## Task statement
Retype the data below exactly; skip every image.

## Given material
══════

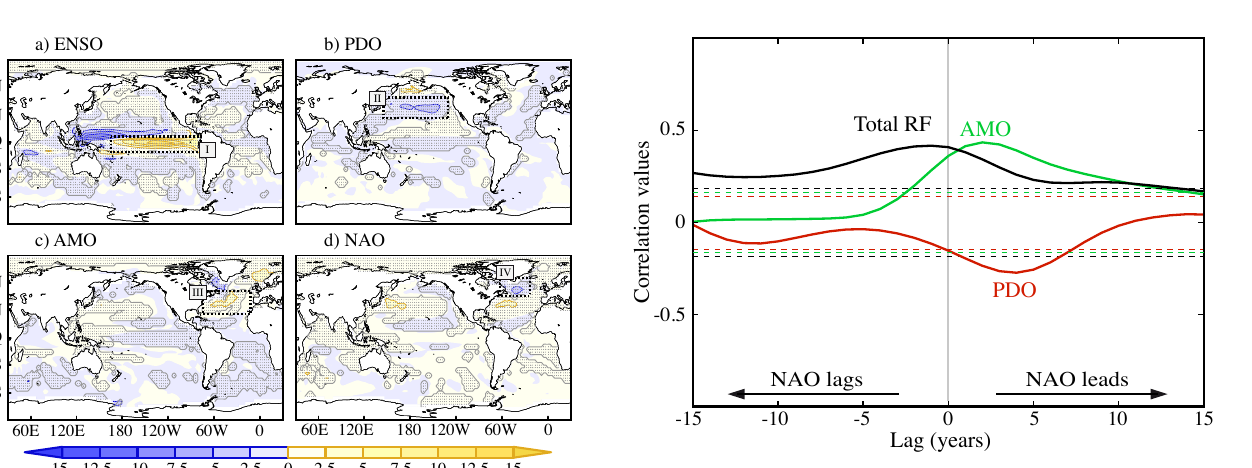
Fig. 14. Time-lag correlations between the decadally low-pass fil- tered indices of the NAO and the following time series: the PDO (red line), the AMO (green line), and the total radiative forcing (black line). Correlations are calculated for the complete FOR2 sim- ulation. The thin coloured horizontal lines represent the threshold value for significance associated with each series. Significance is addressed as in Fig.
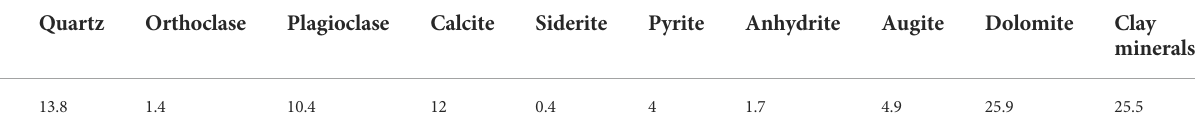
TABLE 1 Mineral composition data of source rock sample (%).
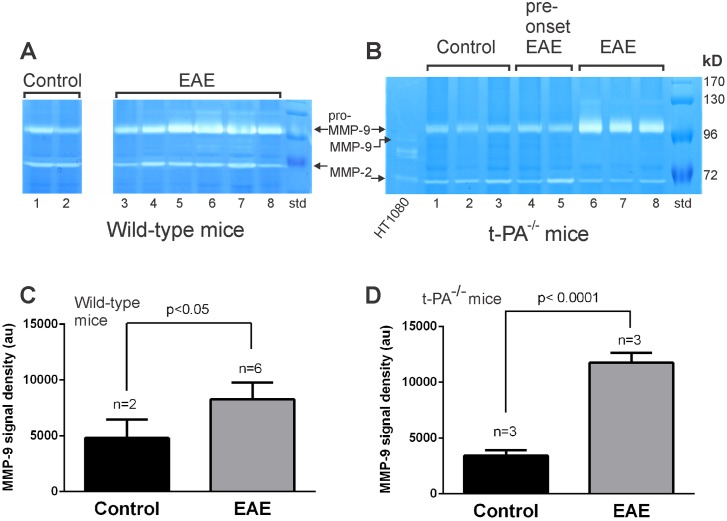
MMP-9 levels are increased in spinal cord extracts from wild-type and t-PA-/- mice following induction of EAE.Spinal cord extracts (20 μg per lane) from MOG35-55 immunized t-PA-/- and wild-type mice at NSS stage 3 of EAE were subjected to SDS-PAGE electrophoresis and gelatin zymography. As shown, both wild-type and t-PA-/- mice demonstrated an increase in proMMP-9 but there was no significant change in levels of MMP-2. The increase in proMMP-9 was not seen in t-PA-/- mice at an early stage of EAE (pre-onset, NSS stage 1.5). As a control for active MMP-9 activity, conditioned media from HT1080 fibrosarcoma cells were included that constitutively express pro-MMP-9 (left lane of B). pro-MMP-9 in the HT1080 samples was activated using amino-phenyl mercuric acetate (APMA) to convert pro-MMP-9 into its active form (shown on the gel). The signal intensities (in arbitrary units; “au”) for MMP-9 in wild-type (A) and t-PA-/- mice (B) were quantitated by densitometry and presented in 4C and 4D, respectively.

══════

## Answer to this task
Fig. 14. Time-lag correlations between the decadally low-pass fil- tered indices of the NAO and the following time series: the PDO (red line), the AMO (green line), and the total radiative forcing (black line). Correlations are calculated for the complete FOR2 sim- ulation. The thin coloured horizontal lines represent the threshold value for significance associated with each series. Significance is addressed as in Fig.
TABLE 1 Mineral composition data of source rock sample (%).
MMP-9 levels are increased in spinal cord extracts from wild-type and t-PA-/- mice following induction of EAE.Spinal cord extracts (20 μg per lane) from MOG35-55 immunized t-PA-/- and wild-type mice at NSS stage 3 of EAE were subjected to SDS-PAGE electrophoresis and gelatin zymography. As shown, both wild-type and t-PA-/- mice demonstrated an increase in proMMP-9 but there was no significant change in levels of MMP-2. The increase in proMMP-9 was not seen in t-PA-/- mice at an early stage of EAE (pre-onset, NSS stage 1.5). As a control for active MMP-9 activity, conditioned media from HT1080 fibrosarcoma cells were included that constitutively express pro-MMP-9 (left lane of B). pro-MMP-9 in the HT1080 samples was activated using amino-phenyl mercuric acetate (APMA) to convert pro-MMP-9 into its active form (shown on the gel). The signal intensities (in arbitrary units; “au”) for MMP-9 in wild-type (A) and t-PA-/- mice (B) were quantitated by densitometry and presented in 4C and 4D, respectively.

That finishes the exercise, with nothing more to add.